Reading passage:
_____
Re: Biblical Hebrew (Was: Major Defect in Combining Classes of Tibetan Vowels)

From: John Hudson (tiro@tiro.com)
Date: Thu Jun 26 2003 - 20:15:25 EDT

  • Next message: John Hudson: "Re: Biblical Hebrew"

    At 03:36 PM 6/26/2003, Kenneth Whistler wrote:

    >Why is making use of the existing behavior of existing characters
    >a "groanable kludge", if it has the desired effect and makes
    >the required distinctions in text? If there is not some
    >rendering system or font lookup showstopper here, I'm inclined
    >to think it's a rather elegant way out of the problem.

    I think assumptions about not breaking combining mark sequences may, in
    fact, be a showstopper. If <base+mark+mark> becomes
    <base+mark+CtrlChar+mark>, it is reasonable to think that this will not
    only inhibit mark re-ordering but also mark combining and mark
    interraction. Unfortunately, this seems to be the case with every control
    character I have been able to test, using two different rendering engines
    (Uniscribe and InDesign ME -- although the latter already has some problems
    with double marks in Biblical Hebrew). Perhaps we should have a specific
    COMBINING MARK SEQUENCE CONTROL character?
_____
Data excerpt:
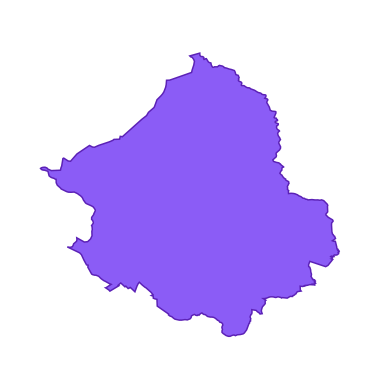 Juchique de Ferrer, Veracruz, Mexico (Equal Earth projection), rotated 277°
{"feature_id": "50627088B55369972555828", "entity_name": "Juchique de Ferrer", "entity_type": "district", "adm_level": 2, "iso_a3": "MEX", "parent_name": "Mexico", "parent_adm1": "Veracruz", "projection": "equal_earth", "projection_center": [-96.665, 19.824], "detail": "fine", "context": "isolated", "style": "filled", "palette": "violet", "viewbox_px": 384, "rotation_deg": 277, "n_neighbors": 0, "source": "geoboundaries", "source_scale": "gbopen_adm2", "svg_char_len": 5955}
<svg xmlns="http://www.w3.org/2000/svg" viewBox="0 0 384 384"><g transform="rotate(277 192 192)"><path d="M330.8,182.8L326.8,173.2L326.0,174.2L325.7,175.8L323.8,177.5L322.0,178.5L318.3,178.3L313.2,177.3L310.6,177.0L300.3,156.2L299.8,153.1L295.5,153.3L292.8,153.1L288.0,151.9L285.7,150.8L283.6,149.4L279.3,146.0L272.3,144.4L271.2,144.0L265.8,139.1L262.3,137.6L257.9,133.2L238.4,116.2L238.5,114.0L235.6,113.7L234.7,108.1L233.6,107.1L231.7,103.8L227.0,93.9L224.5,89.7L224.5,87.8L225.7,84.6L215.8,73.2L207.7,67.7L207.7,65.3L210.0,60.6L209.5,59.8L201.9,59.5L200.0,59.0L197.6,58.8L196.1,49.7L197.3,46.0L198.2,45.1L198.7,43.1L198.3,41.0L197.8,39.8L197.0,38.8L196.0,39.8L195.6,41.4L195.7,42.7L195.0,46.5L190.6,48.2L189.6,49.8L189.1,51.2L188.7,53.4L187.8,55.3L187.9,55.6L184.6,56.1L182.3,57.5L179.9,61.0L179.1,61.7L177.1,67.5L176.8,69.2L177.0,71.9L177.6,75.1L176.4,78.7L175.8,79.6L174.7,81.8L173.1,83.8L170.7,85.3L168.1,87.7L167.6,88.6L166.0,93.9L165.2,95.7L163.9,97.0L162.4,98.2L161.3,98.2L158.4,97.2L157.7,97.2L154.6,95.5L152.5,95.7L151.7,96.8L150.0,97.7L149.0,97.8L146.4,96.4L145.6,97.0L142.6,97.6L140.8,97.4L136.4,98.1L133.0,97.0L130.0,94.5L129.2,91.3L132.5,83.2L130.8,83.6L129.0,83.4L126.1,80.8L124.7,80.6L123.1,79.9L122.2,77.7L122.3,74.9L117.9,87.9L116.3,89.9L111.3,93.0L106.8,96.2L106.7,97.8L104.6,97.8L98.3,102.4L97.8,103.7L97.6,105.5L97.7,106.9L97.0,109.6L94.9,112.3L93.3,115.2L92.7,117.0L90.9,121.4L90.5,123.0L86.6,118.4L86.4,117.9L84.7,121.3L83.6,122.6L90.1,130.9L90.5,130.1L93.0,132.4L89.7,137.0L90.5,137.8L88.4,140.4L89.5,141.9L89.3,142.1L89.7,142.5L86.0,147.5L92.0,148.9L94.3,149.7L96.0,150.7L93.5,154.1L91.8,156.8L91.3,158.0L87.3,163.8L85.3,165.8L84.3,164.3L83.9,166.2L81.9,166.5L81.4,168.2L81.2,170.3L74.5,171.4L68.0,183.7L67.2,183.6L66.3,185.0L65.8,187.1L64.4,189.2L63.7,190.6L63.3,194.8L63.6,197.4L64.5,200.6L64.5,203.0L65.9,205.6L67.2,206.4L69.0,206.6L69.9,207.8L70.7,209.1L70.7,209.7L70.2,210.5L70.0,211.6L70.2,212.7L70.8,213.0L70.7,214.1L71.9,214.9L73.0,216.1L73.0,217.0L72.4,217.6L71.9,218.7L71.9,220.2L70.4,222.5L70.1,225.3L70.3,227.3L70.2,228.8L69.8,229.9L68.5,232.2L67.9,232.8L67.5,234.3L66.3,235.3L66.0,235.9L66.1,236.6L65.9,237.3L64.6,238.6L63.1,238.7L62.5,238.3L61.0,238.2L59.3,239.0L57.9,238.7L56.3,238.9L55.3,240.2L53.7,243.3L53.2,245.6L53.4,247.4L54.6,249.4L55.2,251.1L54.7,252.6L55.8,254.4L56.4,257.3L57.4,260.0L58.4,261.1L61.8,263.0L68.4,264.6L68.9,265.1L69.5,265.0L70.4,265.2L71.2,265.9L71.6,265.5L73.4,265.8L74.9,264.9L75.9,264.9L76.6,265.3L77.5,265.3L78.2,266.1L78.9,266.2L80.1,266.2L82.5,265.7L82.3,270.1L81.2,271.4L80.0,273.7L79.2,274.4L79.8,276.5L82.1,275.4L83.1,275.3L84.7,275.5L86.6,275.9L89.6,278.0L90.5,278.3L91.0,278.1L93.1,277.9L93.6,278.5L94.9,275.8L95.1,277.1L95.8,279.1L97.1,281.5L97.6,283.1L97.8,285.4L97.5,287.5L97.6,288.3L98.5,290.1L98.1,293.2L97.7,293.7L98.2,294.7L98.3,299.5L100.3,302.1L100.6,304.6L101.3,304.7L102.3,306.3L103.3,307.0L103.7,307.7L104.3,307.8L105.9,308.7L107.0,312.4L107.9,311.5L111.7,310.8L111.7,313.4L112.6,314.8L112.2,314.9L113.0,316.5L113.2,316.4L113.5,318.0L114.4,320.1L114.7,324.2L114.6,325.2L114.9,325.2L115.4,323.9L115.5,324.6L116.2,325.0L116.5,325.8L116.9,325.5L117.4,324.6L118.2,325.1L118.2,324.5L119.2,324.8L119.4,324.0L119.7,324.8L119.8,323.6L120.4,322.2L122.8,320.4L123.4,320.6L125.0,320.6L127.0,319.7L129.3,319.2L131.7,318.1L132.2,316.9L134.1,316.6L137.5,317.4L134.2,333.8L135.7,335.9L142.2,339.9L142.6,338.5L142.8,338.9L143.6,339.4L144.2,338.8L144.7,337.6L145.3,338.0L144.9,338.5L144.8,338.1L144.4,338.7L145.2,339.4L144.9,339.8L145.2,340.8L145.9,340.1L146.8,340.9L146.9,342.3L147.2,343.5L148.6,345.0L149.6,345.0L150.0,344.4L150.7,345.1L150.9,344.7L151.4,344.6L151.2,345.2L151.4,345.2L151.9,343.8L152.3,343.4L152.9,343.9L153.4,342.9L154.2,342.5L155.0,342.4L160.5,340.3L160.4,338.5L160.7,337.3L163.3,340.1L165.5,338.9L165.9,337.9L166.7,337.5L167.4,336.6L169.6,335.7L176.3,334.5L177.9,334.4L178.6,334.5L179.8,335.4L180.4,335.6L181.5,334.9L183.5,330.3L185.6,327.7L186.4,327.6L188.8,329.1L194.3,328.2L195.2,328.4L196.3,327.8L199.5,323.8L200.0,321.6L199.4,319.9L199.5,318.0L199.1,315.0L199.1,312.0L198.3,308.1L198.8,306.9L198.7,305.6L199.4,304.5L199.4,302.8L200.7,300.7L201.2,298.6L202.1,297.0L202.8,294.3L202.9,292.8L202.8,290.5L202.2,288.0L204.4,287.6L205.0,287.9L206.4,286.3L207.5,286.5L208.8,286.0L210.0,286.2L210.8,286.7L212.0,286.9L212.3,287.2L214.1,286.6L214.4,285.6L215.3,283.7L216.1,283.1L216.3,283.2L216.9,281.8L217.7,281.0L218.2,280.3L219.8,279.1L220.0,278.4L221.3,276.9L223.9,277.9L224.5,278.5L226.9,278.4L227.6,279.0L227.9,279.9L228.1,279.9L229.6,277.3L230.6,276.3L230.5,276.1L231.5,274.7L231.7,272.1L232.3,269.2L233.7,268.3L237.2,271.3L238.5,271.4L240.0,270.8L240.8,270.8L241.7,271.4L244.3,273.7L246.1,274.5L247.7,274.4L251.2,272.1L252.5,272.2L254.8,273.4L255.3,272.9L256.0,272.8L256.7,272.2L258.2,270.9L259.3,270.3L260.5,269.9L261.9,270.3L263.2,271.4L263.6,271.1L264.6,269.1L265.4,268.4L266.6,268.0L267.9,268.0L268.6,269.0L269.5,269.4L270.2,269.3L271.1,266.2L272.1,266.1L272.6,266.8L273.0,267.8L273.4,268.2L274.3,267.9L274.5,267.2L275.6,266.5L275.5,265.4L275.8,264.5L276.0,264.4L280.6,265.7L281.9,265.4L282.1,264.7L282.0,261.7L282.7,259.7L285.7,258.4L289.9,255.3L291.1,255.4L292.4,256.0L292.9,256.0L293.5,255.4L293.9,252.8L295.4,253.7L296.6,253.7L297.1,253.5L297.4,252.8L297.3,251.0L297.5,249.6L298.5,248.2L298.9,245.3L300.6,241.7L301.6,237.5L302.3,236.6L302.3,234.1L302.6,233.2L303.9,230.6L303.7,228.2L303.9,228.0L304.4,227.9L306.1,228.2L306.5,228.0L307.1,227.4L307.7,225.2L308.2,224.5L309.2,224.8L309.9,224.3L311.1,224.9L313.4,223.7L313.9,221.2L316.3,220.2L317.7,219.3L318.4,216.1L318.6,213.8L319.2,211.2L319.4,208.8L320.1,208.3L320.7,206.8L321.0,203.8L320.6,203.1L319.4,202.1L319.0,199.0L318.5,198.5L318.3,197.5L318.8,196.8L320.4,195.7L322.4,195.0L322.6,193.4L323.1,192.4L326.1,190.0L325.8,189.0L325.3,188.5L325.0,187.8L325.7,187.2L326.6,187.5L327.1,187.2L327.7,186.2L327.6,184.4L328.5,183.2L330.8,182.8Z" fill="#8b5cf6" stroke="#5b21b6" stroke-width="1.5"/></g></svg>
_____
To be done:
A: Translate this sentence from the mailing-list post on Biblical Hebrew combining marks into German: "Unfortunately, this seems to be the case with every control character I have been able to test, using two different rendering engines (Uniscribe and InDesign ME -- although the latter already has some problems with double marks in Biblical Hebrew)."
B: Resume the mailing-list post on Biblical Hebrew combining marks, picking up after its final sentence.

Exercise results:
A: Leider scheint dies bei jedem Steuerzeichen der Fall zu sein, das ich mit zwei verschiedenen Rendering-Engines testen konnte (Uniscribe und InDesign ME – wobei Letztere bereits einige Probleme mit doppelten diakritischen Zeichen im biblischen Hebräisch hat).

B:
    All that said, I disagree with Ken that this is anything like an elegant
    way out of the problem. Forcing awkward, textually illogical and easily
    forgetable control character usage onto *users* in order to solve a problem
    in the Unicode Standard is not elegant, and it is unlikely to do much for
    the reputation of the standard.

    Q: 'Why do I have to insert this control character between these points?'
    A: 'To prevent them from being re-ordered.'
    Q: 'But why would they be re-ordered anyway? Why wouldn't they just stay in
    the order I put them in?'
    A: 'Because Unicode normalisation will automatically re-order the points.'
    Q: 'But why? Points shouldn't be re-ordered: it breaks the text.'
    A: 'Yes, but the people who decided how normalisation should work for
    Hebrew didn't know that.'
    Q: 'Well can't they fix it?'
    A: 'They have: they've told you that you have to insert this control
    character...'
    Q: 'But *I* didn't make the mistake. Why should I have to be the one to
    mess around with this annoying control character?'

    ... and so on.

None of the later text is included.